▸ **Aim of the exercise**
The blog post below includes a comment that lists ten rules for life and then suggests making them a religion. In one to three sentences, explain the reason that commenter gives for this suggestion.

** START OF Source text **

Last night, sitting on the stage was a rather grumpy looking, middle-aged British (I think) man. He was giving a little talk on his own plan for enlightenment.

From what we could gather listening into the guru, crankiness is the key.

More later…

4 thoughts on “Spank me into enlightenment

  1. dvae see its spelt wrong

    twasnt me i promise

    however my tilt on life is
    1) its a fatal sexualy transmitted desease
    2) its always better with beer
    3) you can look but be carefull what you touch
    4) never put your finger where you wouldnt put your dick (engineers rule 1 )
    5) try not to piss off the other folks too bsdly
    6) dont get mad get even
    7) relax dude
    8) take only pictures leave only memorys
    9) when you are up to your nuts in gators dont preach about draing swamps
    10)up for thinking down for shagging

    i should make it a religion realy its too good to keep to myself

    wasnt that how scattology was made did tommt cruise no end of good short arsed lil dwarf he is

    snogs from me n the frog

    Reply
  2. Dee-Rob

    DVAE!!! My man, you’re back. Where you been? Maybe fucking up some kind of wiring somewhere or deciding if something was a glory hole or an outlet?

** END OF Source text **
** START OF Data lines **

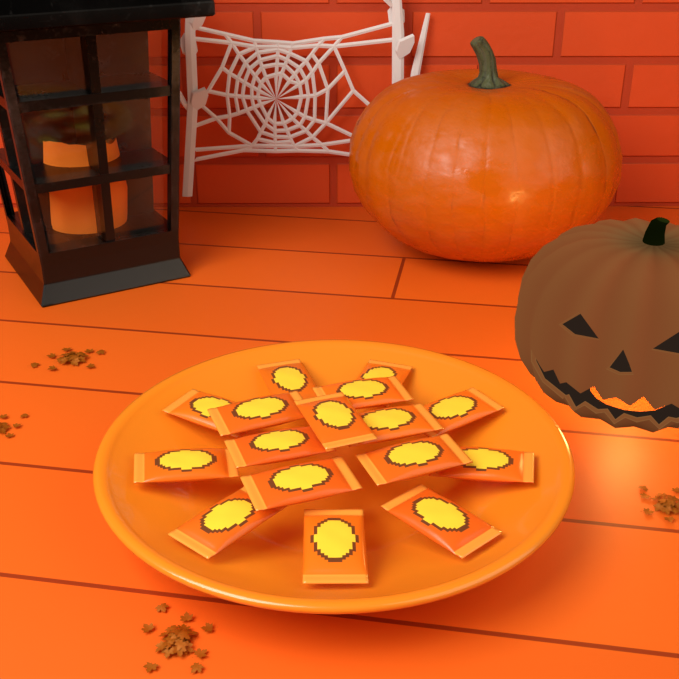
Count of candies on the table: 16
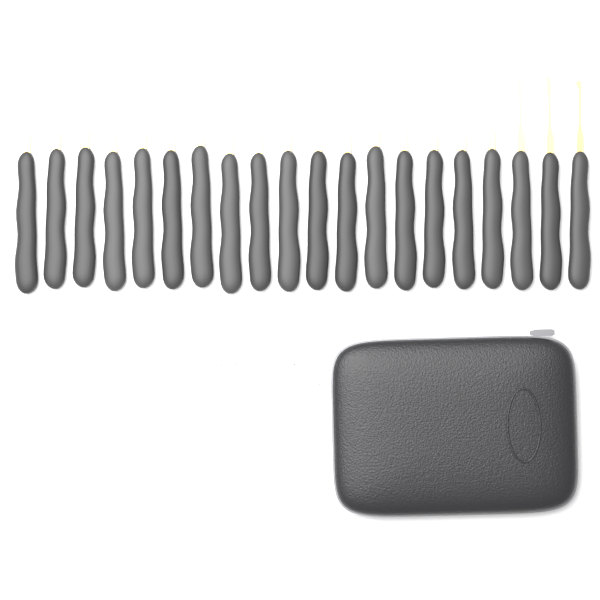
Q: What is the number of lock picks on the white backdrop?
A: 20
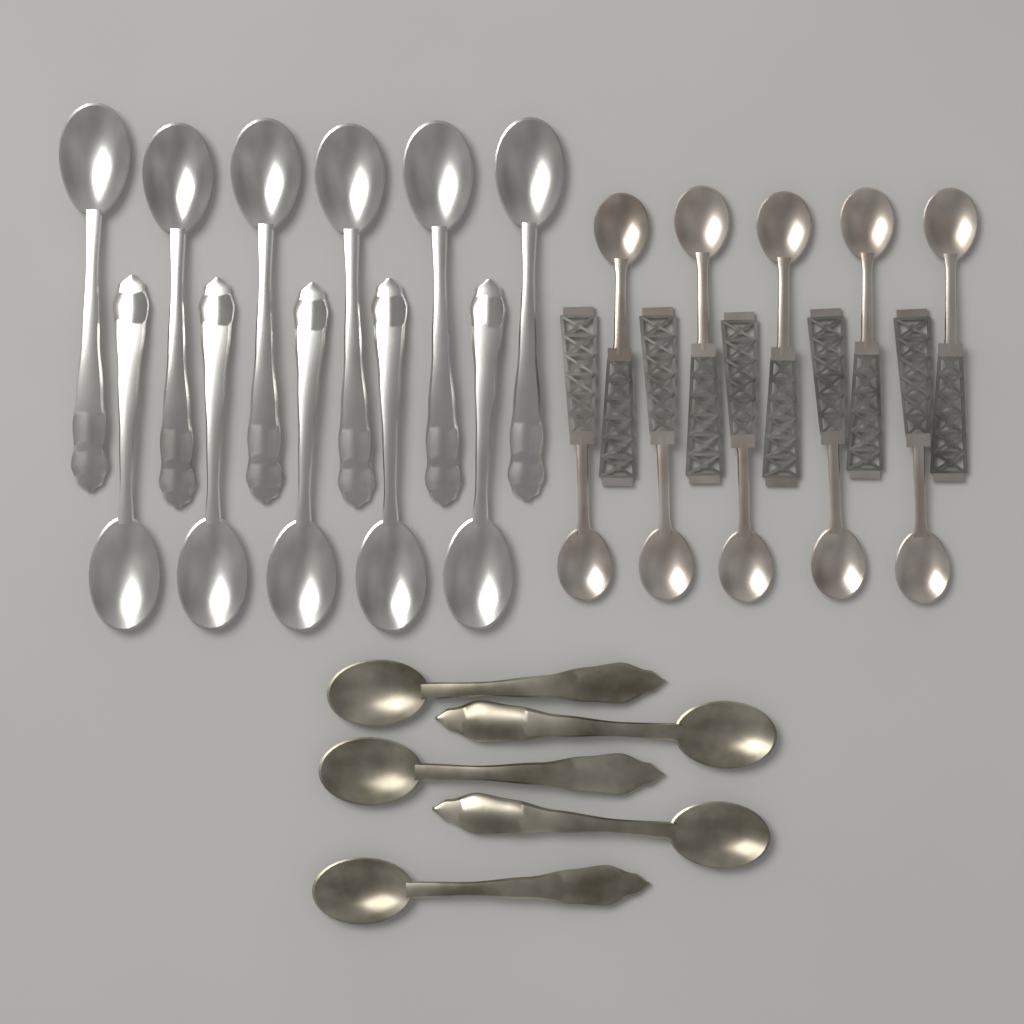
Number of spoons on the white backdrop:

** END OF Data lines **

▸ **Worked solution**
The commenter considers this outlook on life too good to keep to themself, which is why they suggest turning it into a religion.